> Activity: From the records below, report the number of lines that contain "程序版本", and add nothing.

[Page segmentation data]
======

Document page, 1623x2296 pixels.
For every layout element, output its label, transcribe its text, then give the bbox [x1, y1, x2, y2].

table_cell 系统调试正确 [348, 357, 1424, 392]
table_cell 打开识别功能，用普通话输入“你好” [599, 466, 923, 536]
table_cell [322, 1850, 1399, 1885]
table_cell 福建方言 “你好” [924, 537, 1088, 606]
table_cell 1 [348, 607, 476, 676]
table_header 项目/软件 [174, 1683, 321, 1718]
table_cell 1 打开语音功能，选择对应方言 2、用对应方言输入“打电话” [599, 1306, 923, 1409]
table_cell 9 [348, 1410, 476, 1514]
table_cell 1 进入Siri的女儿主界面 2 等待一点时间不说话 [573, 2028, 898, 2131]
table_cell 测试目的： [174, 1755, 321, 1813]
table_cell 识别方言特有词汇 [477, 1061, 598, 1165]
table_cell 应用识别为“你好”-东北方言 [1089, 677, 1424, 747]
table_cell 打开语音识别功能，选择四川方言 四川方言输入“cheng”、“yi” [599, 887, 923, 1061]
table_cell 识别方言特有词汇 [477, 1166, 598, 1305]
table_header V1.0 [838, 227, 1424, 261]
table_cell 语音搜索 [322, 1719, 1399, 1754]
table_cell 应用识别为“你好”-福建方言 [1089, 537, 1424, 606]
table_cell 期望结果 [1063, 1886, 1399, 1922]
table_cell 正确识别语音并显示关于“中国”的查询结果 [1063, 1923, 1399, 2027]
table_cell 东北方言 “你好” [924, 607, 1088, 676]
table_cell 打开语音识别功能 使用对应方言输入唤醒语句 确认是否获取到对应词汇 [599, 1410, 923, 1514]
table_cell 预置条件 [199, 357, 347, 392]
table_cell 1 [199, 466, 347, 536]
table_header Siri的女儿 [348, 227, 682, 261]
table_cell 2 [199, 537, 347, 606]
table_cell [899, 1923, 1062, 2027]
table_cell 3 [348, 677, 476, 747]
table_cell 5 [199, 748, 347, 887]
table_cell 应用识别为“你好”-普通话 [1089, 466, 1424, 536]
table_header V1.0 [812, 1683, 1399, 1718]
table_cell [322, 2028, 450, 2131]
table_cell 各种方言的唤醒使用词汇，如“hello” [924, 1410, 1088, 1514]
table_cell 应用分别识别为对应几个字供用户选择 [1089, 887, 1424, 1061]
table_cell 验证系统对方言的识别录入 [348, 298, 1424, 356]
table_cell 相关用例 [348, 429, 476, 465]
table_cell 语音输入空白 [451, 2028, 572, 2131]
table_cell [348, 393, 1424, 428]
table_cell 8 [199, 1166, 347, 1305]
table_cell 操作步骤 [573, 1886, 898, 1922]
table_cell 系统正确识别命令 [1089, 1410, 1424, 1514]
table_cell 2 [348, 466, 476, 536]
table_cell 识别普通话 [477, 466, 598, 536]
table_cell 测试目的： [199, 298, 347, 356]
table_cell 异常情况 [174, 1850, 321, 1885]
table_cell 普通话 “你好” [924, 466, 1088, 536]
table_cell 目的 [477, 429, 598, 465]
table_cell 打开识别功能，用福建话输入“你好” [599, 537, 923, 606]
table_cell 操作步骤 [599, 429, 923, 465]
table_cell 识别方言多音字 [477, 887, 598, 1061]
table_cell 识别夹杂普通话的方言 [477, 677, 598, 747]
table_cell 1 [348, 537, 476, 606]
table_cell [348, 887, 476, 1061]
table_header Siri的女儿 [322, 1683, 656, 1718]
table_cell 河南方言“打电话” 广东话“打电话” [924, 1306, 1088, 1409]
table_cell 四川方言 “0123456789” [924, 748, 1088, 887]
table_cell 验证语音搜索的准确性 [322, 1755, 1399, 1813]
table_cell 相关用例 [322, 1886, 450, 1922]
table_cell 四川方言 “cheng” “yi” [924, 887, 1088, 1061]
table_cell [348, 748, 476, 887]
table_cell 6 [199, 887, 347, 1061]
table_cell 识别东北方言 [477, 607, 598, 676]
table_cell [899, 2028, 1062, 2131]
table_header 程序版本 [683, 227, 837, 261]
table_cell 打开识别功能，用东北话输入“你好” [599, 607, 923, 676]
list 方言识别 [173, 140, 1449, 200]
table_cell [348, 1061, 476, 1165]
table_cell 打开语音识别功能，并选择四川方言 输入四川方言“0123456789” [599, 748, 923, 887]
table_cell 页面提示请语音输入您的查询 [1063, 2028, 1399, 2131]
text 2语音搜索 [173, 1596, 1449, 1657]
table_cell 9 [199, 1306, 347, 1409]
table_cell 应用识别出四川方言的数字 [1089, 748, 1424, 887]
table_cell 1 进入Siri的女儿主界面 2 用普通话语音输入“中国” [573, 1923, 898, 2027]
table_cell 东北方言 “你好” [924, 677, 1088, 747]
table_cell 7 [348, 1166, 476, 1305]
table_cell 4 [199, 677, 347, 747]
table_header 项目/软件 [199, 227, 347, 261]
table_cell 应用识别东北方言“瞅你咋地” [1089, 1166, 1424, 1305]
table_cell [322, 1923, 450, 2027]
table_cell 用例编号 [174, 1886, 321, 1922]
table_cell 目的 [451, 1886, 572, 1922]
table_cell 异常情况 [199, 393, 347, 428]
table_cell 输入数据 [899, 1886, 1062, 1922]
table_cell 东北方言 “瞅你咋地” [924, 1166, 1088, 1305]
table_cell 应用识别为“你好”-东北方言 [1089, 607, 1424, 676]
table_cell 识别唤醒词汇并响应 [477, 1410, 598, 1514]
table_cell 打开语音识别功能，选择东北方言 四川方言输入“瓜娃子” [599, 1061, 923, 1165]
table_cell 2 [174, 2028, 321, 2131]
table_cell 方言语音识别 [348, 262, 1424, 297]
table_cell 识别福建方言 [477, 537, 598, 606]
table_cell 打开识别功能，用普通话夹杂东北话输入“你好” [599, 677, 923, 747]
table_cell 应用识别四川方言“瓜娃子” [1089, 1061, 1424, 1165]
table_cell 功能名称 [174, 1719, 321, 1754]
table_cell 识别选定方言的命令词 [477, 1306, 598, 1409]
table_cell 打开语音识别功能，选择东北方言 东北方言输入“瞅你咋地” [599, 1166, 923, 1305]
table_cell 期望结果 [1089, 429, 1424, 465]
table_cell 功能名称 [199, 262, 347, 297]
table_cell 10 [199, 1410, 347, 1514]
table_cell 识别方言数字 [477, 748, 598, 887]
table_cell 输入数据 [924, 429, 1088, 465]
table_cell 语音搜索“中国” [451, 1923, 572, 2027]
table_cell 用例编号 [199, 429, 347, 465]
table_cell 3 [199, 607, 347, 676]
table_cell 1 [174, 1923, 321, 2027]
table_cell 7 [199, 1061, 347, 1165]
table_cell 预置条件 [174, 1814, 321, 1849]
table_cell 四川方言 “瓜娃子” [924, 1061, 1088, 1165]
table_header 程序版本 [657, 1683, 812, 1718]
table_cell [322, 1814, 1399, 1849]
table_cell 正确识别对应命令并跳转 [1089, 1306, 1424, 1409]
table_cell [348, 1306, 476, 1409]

======

> Output of the task: 2